**Excerpted passage:**
(begin)
Am I right in hearing "brönet" as the pronunciation of "brödet"?


Yes and no. The "proper" pronunciation would be brödet, but the d is very often sloppily glossed over, which creates an n instead. So saying that the TTS is wrong here is a bit of a stretch, since people clearly often to say it like this.

Compare with "I have the breadknife" in English, the same effect takes place there, although it's more obvious since the d is immediately followed by an n.


Is "like" (tycker) always followed by "om"? Not the first time I'm seeing it


Well, yes, but not in the way you mean.

Many Swedish verbs consist of several words. In this case, the verb for liking is tycker om. But just tycker in itself does NOT mean to like! This is a very important distinction, because you're going to encounter loads of verbs that have several words.


Got it, thanks!


Why " i like " not "i likes" What the Difference ?


That would be bad English. The conjugation table for like looks like this:

  • I like
  • You like
  • He/she/it likes
  • We like
  • You like
  • They like

I don't wish to be rude, but if you do not know basic English grammar, you may want to refresh your English a bit before attempting the course, as it may be very hard otherwise. Don't get me wrong, I do encourage you to try if you'd like. But the course is assuming that you're learning from English as a language you already speak.


I know most of basic English grammars but I don't practice English so much Because of that I forget some of the grammars :O . Tack så mycket :)


You're very welcome. I wish you the best of luck in your learning. :)


You can remember this as the 'shit rule'/'she-he-it rule'. The shitrule means +s to verbs when you mean either she, he or it.
(end)
**Dataset section:**
(begin)
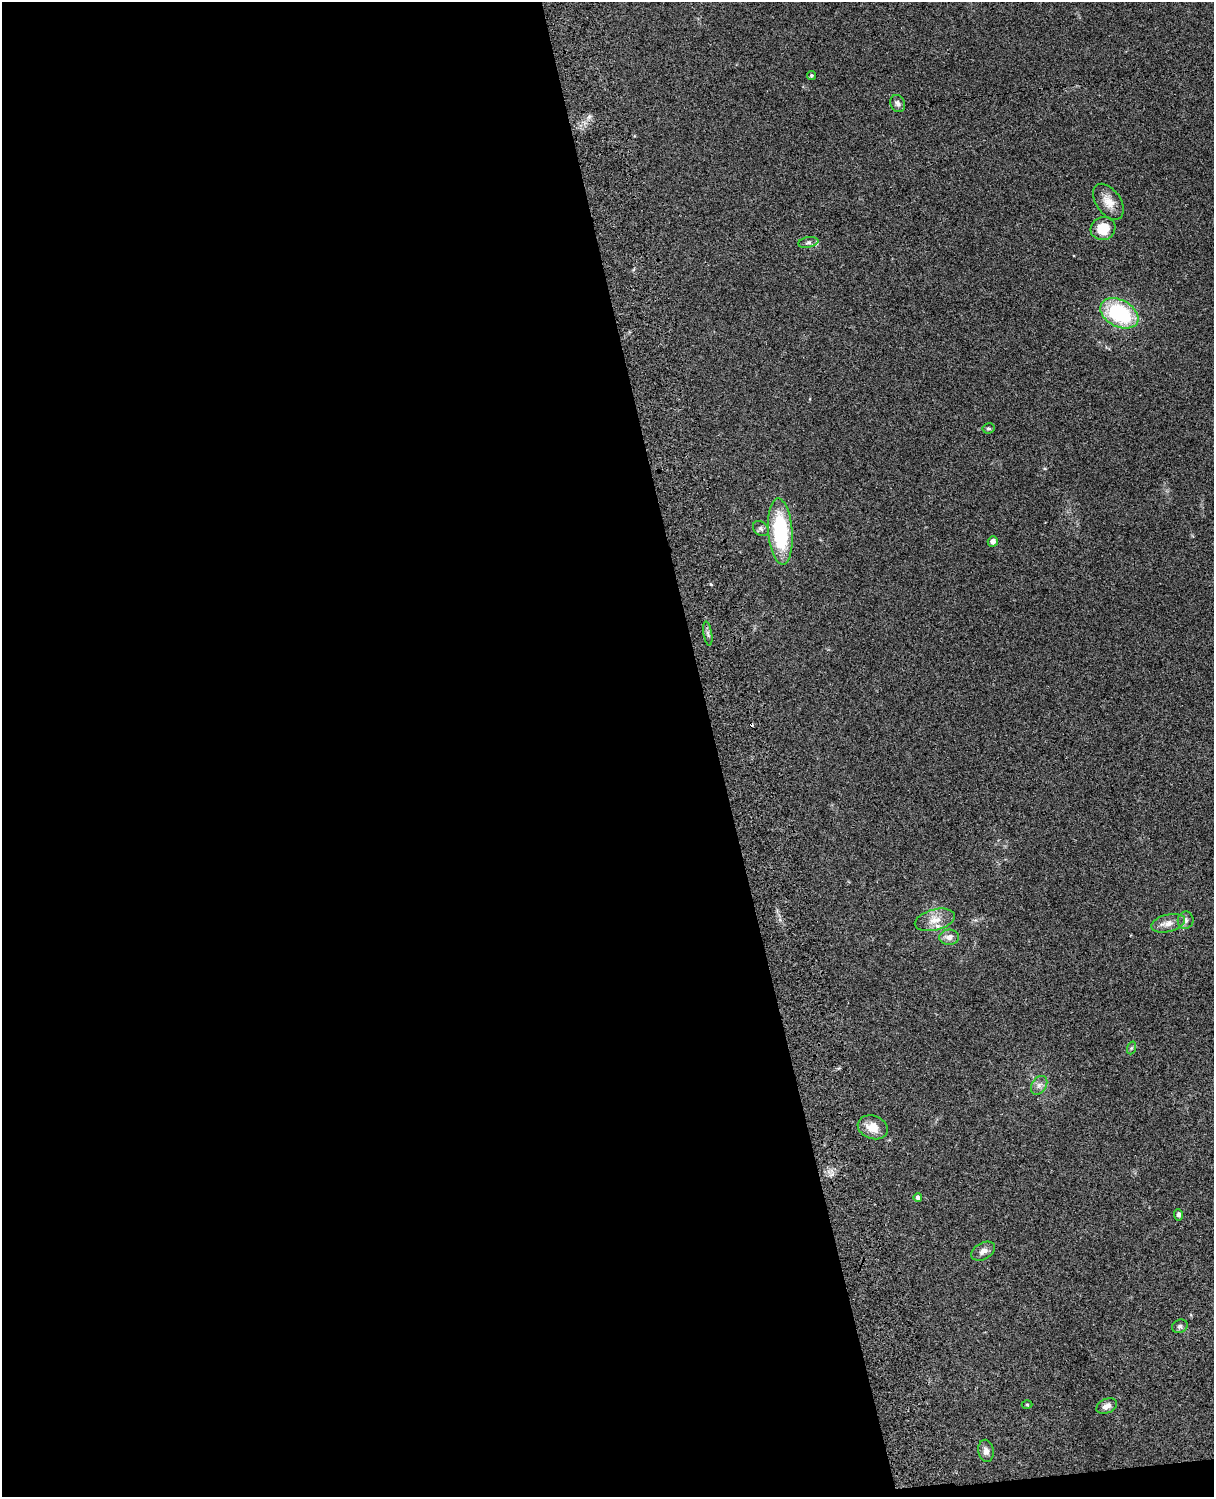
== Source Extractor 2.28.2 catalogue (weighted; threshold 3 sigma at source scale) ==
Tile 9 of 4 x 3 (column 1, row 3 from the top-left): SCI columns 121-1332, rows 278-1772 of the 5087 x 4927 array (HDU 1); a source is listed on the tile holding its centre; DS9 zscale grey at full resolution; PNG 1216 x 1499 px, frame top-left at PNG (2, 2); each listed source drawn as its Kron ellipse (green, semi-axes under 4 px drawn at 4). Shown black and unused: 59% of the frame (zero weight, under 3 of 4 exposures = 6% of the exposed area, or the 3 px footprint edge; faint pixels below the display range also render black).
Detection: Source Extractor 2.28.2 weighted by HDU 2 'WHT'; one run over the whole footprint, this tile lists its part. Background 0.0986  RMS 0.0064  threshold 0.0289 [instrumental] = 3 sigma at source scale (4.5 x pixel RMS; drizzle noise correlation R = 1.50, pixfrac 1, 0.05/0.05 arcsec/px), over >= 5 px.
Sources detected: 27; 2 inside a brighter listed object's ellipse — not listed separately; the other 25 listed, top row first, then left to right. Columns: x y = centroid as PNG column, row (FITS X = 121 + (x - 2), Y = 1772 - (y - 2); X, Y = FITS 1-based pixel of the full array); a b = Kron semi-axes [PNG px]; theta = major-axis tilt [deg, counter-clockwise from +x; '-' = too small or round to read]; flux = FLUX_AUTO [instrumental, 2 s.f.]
(end)
**Your tasks:**
1. According to the discussion, which Swedish verb means to like?
2. Retype the discussion from "Many Swedish verbs" to "Got it, thanks!".

**Problem solutions:**
1. Tycker om.

2.
Many Swedish verbs consist of several words. In this case, the verb for liking is tycker om. But just tycker in itself does NOT mean to like! This is a very important distinction, because you're going to encounter loads of verbs that have several words.


Got it, thanks!